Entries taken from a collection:
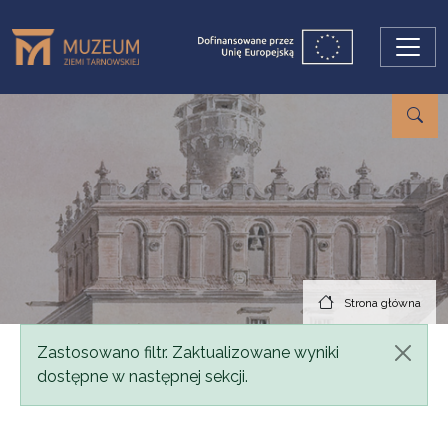
Przejdź do treści
Strona główna
Komunikat
Zastosowano filtr. Zaktualizowane wyniki
dostępne w następnej sekcji.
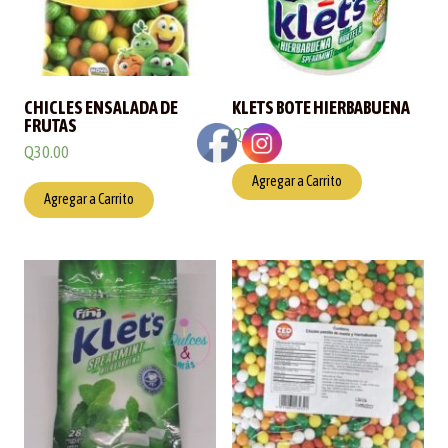
CHICLES ENSALADA DE
KLETS BOTE HIERBABUENA
FRUTAS
Q
25.00
Q
30.00
Agregar a Carrito
Agregar a Carrito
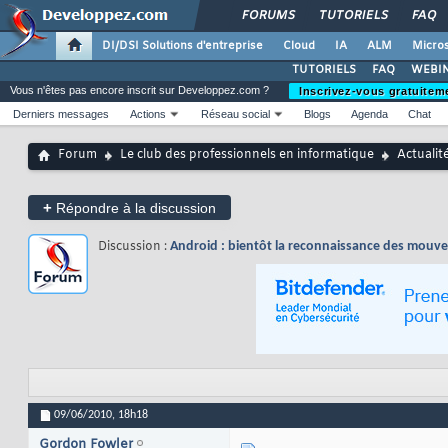
FORUMS
TUTORIELS
FAQ
DI/DSI Solutions d'entreprise
Cloud
IA
ALM
Micros
TUTORIELS
FAQ
WEBIN
Vous n'êtes pas encore inscrit sur Developpez.com ?
Inscrivez-vous gratuitem
Derniers messages
Actions
Réseau social
Blogs
Agenda
Chat
Forum
Le club des professionnels en informatique
Actualit
+
Répondre à la discussion
Discussion :
Android : bientôt la reconnaissance des mouv
09/06/2010,
18h18
Gordon Fowler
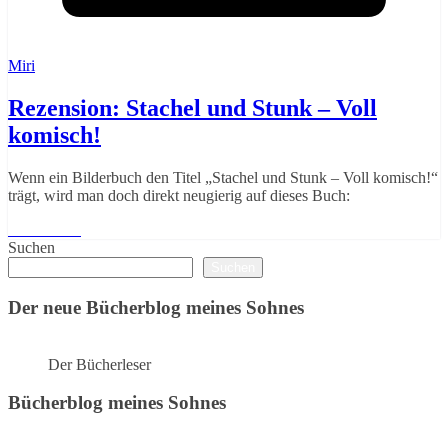
Miri
Rezension: Stachel und Stunk – Voll
komisch!
Wenn ein Bilderbuch den Titel „Stachel und Stunk – Voll komisch!“
trägt, wird man doch direkt neugierig auf dieses Buch:
Weiterlesen
Suchen
Suchen
Der neue Bücherblog meines Sohnes
Der Bücherleser
Bücherblog meines Sohnes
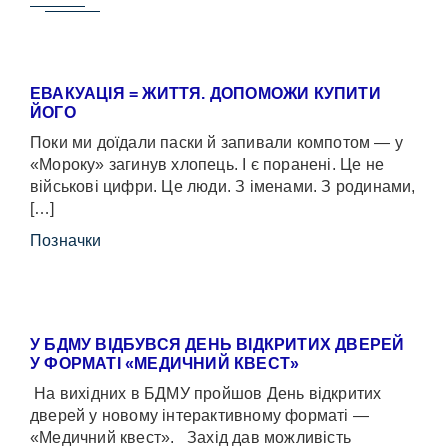
ЕВАКУАЦІЯ = ЖИТТЯ. ДОПОМОЖИ КУПИТИ
ЙОГО
Поки ми доїдали паски й запивали компотом — у
«Мороку» загинув хлопець. І є поранені. Це не
військові цифри. Це люди. З іменами. З родинами,
[…]
Позначки
У БДМУ ВІДБУВСЯ ДЕНЬ ВІДКРИТИХ ДВЕРЕЙ
У ФОРМАТІ «МЕДИЧНИЙ КВЕСТ»
На вихідних в БДМУ пройшов День відкритих
дверей у новому інтерактивному форматі —
«Медичний квест». Захід дав можливість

### Problem statement
Return from the data every line that holds "Voll".

### Task response
Rezension: Stachel und Stunk – Voll
Wenn ein Bilderbuch den Titel „Stachel und Stunk – Voll komisch!“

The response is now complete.